Si l’on ajoute à cela la Chine, ces trois acteurs sont en mesure de contrôler la quasi-totalité de la masse continentale eurasienne. Pour reprendre les termes de Mackinder, les États-Unis seraient alors transformés en une île géopolitiquement insignifiante.
Poutine-Xi ont peut-être examiné non seulement comment les tactiques impériales de guerre hybride contre eux s’avèrent inefficaces, mais aussi comment ces tactiques entraînent l’Europe plus loin dans les abysses de l’insignifiance.
Pour l’UE, comme le souligne l’ancien diplomate britannique Alastair Crooke, l’équilibre stratégique est un désastre : « L’UE a pratiquement rompu ses relations avec la Russie et la Chine – en même temps. Les faucons de Washington l’ont voulu. Un “Brzezinski européen” aurait certainement conseillé l’UE différemment : ne jamais perdre les deux en même temps – on n’est jamais trop puissant ».
Il n’est pas étonnant que les dirigeants de Moscou et de Pékin ne prennent personne au sérieux à Bruxelles, qu’il s’agisse des chihuahuas de l’OTAN ou de la spectaculairement incompétente Ursula von der Leyen à la Commission européenne.
Un faible rayon de lumière est que Paris et Berlin, contrairement à la Pologne russophobe et à la frange balte, préfèrent au moins avoir une sorte de négociation avec Moscou sur l’Ukraine plutôt que d’imposer des sanctions supplémentaires.
Imaginez maintenant le ministre russe des Affaires étrangères Sergueï Lavrov expliquant l’ABC de la politique étrangère à une Annalena « Grune » Baerbock désemparée, celle qui fait office de ministre allemande des Affaires étrangères tout en faisant preuve d’un nouveau mélange d’incompétence et d’agressivité. C’est elle qui a passé l’appel téléphonique.

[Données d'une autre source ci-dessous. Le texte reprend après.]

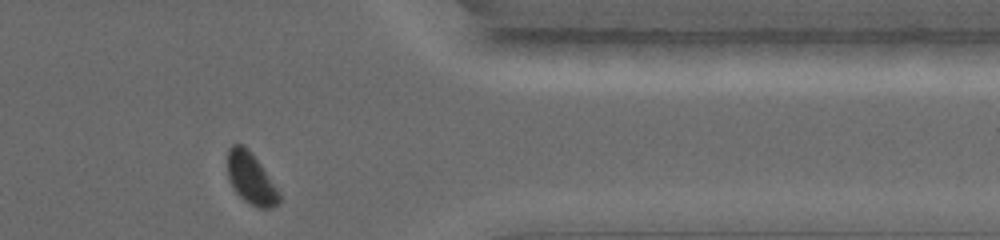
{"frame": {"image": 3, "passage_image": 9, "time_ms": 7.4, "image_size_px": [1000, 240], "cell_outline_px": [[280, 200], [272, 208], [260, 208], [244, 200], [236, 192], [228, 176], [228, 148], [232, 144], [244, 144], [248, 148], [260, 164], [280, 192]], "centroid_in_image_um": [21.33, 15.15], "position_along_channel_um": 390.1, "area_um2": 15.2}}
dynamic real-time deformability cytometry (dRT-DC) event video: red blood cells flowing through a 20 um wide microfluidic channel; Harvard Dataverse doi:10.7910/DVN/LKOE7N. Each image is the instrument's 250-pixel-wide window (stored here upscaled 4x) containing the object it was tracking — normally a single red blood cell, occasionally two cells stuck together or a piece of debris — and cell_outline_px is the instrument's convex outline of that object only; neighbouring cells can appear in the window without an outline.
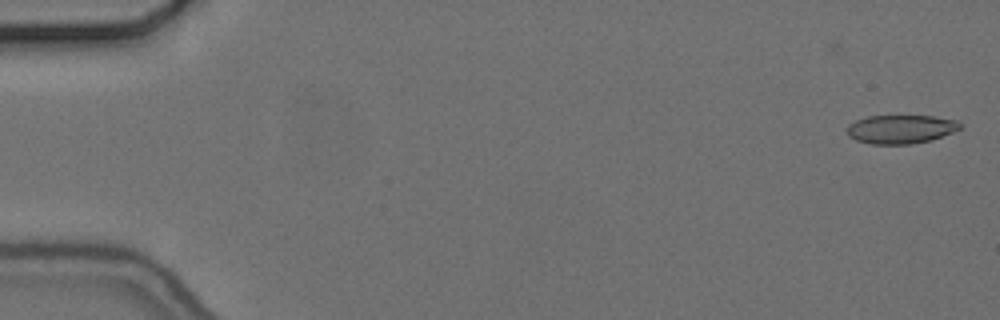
{"species": "common noctule bat (a hibernating species)", "species_latin": "Nyctalus noctula", "temperature_condition": "cold", "stored_images_in_passage": 22, "camera_frame_rate_fps": 3000, "um_per_image_px": 0.085, "animal": {"sex": "female", "body_mass_g": 24.6, "forearm_length_mm": 56.2}, "frame": {"image": 1, "passage_image": 2, "time_ms": 0.333, "image_size_px": [1000, 320], "cell_outline_px": [[960, 128], [952, 132], [928, 140], [912, 144], [872, 144], [856, 140], [848, 136], [848, 124], [856, 120], [868, 116], [932, 116], [956, 120], [960, 124]], "centroid_in_image_um": [76.52, 10.98], "position_along_channel_um": 8.5, "area_um2": 18.61}}
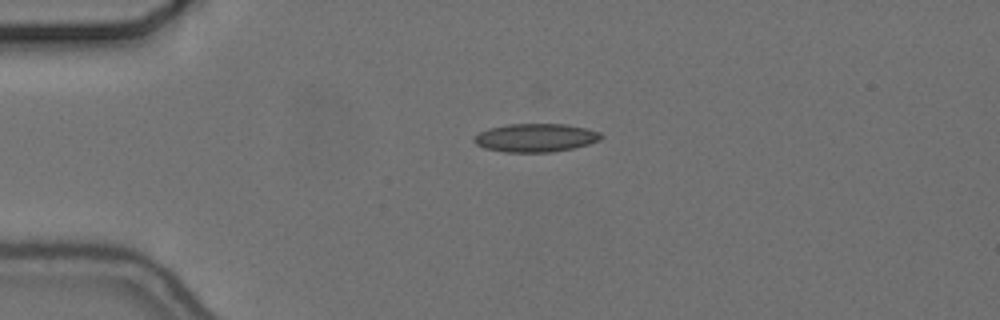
{"frame": {"image": 2, "passage_image": 14, "time_ms": 4.333, "image_size_px": [1000, 320], "cell_outline_px": [[604, 136], [600, 140], [588, 144], [572, 148], [552, 152], [504, 152], [484, 148], [476, 144], [472, 140], [472, 136], [488, 128], [508, 124], [568, 124], [600, 132]], "centroid_in_image_um": [45.49, 11.71], "position_along_channel_um": 39.5, "area_um2": 21.1}}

Lavrov a dû expliquer méticuleusement les conséquences de l’expansion de l’OTAN, l’accord de Minsk et la manière dont Berlin devrait exercer son droit de faire pression sur Kiev pour qu’il respecte Minsk.
Il ne faut pas s’attendre à des fuites à ce sujet de la part d’Ushakov. Mais on peut imaginer qu’avec des « partenaires » comme les États-Unis, l’OTAN et l’UE, Xi et Poutine devraient conclure que la Chine et la Russie n’ont même pas besoin d’ennemis.